Maxamillian Schneider

Personal information
- Born: 3 May 1993 (age 33) Beverly Hills, California
- Home town: Chicago, Illinois
- Education: California Polytechnic State University
- Occupations: Judoka, wrestler

Sport
- Country: United States
- Sport: Judo
- Rank: 1st dan black belt

Medal record
Representing United States
Men's judo
Youth Olympic Games
| Gold medal – first place | 2010 Singapore | –66 kg |
Pan American Cadet Championships
| Gold medal – first place | 2009 San Salvador | –66 kg |
Wrestling
I.H.S.A. Wrestling Individual State Finals
| Gold medal – first place | 2010 | 145-pounds |
| Gold medal – first place | 2012 | 152-pounds |
| Silver medal – second place | 2009 | 135-pounds |

Profile at external databases
- JudoInside.com: 53482

= Maxamillian Schneider =

American judoka

Maxamillian Schneider is an American athlete in the sports of judo and wrestling. Schneider began practicing judo at a very early age. He graduated in 2012 from Lane Technical College Prep High School where he began his wrestling career. Schneider attended California Polytechnic State University in San Luis Obispo, California from 2012 to 2014.

== Judo ==

As a junior in high school, Maxamillian represented the United States of America as a judoka at the inaugural 2010 Summer Youth Olympics in Singapore, where he won a gold medal after ending every match with an ippon. Maxamillian has represented the United States in many competitions around the world, including in Japan, Budapest, South Korea, and South Africa. At the age of 23 Maxamillian was selected as a training partner for the 2016 Olympic games.

== High School Wrestling ==

As a freshman in 2009, Maxamillian placed second at the Illinois High School Association Wrestling Individual State Finals in the Class 3A 135 lbs. category, notably pinning then-senior Ellis Coleman of OPRF in the quarter finals. In 2010, Max became the state champion 145 lbs. and in 2012, he won his second state championship title at 152 lbs.
Maxamillian is the first Chicago Public High School League wrestler to be a two-time state champion since 1953, and Lane Tech's first State wrestling champion in 64 years.

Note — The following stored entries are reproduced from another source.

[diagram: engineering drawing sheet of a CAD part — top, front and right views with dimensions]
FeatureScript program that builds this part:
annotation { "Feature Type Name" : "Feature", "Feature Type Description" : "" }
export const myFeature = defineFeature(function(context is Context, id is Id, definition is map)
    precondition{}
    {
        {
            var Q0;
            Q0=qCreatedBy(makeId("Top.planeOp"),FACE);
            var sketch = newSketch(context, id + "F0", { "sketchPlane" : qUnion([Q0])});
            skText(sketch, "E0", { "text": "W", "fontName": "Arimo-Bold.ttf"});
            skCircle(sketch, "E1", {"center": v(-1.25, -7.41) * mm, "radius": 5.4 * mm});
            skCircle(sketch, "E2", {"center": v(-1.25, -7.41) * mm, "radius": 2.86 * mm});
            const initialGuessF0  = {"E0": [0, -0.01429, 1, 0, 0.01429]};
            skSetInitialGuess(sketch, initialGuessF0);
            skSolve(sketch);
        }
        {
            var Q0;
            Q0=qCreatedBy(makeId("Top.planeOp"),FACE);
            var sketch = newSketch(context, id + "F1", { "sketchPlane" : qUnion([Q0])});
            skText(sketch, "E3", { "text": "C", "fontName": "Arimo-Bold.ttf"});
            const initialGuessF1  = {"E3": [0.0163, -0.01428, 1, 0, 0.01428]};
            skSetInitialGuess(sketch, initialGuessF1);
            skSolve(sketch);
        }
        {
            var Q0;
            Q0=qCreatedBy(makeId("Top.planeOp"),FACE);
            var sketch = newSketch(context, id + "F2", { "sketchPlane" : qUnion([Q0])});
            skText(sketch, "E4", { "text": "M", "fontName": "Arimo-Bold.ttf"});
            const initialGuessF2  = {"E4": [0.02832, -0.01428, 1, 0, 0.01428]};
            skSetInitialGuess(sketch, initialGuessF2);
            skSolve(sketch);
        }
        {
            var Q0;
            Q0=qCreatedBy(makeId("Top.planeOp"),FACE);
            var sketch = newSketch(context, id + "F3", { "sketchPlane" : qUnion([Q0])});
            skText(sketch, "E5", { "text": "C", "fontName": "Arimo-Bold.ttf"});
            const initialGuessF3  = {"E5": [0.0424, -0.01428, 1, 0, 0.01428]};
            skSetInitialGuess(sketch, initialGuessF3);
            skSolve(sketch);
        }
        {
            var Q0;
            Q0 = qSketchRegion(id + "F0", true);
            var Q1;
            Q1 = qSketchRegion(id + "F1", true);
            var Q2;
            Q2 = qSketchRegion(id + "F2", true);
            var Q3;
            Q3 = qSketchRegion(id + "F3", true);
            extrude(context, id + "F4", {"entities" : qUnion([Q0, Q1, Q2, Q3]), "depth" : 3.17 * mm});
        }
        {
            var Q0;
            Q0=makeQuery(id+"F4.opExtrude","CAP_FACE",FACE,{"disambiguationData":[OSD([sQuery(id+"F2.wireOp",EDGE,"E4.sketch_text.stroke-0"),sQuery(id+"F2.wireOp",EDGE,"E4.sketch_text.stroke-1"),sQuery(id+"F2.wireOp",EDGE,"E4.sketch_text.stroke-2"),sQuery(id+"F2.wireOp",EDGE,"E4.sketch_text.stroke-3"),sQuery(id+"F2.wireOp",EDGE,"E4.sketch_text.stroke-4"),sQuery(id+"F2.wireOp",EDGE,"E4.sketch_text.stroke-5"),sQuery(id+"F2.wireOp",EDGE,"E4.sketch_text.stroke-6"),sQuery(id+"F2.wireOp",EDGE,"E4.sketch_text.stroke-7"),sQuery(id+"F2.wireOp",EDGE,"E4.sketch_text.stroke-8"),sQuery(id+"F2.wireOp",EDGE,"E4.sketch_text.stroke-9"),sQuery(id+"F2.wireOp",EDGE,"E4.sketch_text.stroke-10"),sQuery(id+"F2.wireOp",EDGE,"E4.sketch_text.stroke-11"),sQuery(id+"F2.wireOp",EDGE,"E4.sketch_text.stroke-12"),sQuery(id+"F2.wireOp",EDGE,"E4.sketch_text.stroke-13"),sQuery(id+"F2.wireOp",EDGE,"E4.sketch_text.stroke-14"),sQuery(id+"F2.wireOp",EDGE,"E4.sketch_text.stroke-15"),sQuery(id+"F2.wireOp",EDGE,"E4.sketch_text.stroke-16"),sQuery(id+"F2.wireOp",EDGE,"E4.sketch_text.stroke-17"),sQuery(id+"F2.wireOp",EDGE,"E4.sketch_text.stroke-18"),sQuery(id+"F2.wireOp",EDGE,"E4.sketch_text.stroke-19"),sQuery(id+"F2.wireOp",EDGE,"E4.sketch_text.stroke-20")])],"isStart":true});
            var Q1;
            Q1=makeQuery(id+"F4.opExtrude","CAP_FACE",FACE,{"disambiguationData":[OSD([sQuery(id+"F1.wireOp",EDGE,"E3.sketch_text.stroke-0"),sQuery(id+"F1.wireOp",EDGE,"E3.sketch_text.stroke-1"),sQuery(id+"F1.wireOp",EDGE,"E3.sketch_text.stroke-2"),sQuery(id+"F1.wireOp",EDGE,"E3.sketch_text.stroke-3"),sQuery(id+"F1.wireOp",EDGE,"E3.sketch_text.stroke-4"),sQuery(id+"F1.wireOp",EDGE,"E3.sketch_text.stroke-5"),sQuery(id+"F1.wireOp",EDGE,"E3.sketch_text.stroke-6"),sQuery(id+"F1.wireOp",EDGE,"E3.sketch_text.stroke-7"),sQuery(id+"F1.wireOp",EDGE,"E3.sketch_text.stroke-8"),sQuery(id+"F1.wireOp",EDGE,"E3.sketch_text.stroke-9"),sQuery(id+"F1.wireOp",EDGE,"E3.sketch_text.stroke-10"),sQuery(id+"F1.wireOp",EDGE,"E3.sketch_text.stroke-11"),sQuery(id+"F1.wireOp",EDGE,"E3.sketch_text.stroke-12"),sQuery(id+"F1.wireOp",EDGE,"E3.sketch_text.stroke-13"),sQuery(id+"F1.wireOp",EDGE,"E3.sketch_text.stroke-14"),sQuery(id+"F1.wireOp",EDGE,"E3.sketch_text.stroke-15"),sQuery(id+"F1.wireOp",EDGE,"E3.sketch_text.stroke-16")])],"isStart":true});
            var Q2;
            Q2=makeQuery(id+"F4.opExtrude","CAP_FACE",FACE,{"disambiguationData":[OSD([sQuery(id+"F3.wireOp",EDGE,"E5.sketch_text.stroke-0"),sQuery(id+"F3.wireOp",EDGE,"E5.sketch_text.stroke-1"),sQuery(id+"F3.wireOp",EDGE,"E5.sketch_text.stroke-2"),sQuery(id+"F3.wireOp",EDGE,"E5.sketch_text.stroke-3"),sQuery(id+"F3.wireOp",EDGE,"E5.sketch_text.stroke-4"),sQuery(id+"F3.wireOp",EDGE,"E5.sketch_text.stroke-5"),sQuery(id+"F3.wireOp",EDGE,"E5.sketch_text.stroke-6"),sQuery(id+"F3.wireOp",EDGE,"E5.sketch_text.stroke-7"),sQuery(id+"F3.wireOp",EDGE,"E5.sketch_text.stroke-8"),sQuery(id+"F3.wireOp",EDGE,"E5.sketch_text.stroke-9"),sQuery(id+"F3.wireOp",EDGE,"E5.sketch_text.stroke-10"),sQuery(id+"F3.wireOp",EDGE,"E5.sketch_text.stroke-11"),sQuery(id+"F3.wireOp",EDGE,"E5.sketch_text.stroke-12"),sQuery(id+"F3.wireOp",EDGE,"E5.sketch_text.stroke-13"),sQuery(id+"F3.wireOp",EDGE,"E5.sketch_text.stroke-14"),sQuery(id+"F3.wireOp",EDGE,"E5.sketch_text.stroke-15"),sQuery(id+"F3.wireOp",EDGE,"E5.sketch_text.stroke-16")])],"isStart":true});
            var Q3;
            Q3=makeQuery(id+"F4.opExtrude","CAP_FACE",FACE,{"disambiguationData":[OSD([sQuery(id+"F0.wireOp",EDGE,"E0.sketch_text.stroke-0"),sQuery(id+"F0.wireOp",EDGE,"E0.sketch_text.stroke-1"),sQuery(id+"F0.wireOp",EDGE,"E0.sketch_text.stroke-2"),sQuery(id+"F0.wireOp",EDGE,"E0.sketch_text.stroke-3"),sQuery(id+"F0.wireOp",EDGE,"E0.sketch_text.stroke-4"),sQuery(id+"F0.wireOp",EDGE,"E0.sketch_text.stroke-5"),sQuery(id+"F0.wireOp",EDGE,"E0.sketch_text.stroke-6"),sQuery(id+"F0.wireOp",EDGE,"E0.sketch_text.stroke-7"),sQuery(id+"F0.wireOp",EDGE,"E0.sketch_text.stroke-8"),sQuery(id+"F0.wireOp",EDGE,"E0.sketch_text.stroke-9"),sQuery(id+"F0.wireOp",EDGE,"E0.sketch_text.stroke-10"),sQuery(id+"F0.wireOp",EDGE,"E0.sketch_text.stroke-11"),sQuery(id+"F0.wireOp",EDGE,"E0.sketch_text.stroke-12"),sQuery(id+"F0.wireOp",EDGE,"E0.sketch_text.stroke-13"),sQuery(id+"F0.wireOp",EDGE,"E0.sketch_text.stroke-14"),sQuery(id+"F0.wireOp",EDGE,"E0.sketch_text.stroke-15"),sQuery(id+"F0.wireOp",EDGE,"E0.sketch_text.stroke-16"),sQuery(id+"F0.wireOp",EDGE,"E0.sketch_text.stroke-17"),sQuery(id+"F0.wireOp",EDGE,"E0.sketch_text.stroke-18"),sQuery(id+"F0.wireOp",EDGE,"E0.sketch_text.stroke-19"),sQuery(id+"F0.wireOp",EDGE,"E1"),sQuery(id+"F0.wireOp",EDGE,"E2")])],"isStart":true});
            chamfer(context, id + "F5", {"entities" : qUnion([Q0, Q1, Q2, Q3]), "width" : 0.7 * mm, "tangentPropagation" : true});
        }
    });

In his high school wrestling career, Maxamillian garnered 111 falls, and was named CPS Athlete of the Year in 2012

==College career==

Schneider attended the California Polytechnic State University from 2012 to 2013 and was redshirted his first year with the Mustangs. During his first official season as a Mustang, he began with an 8–0 record and took first place at the Road Runner Open Nov. 17, 2013.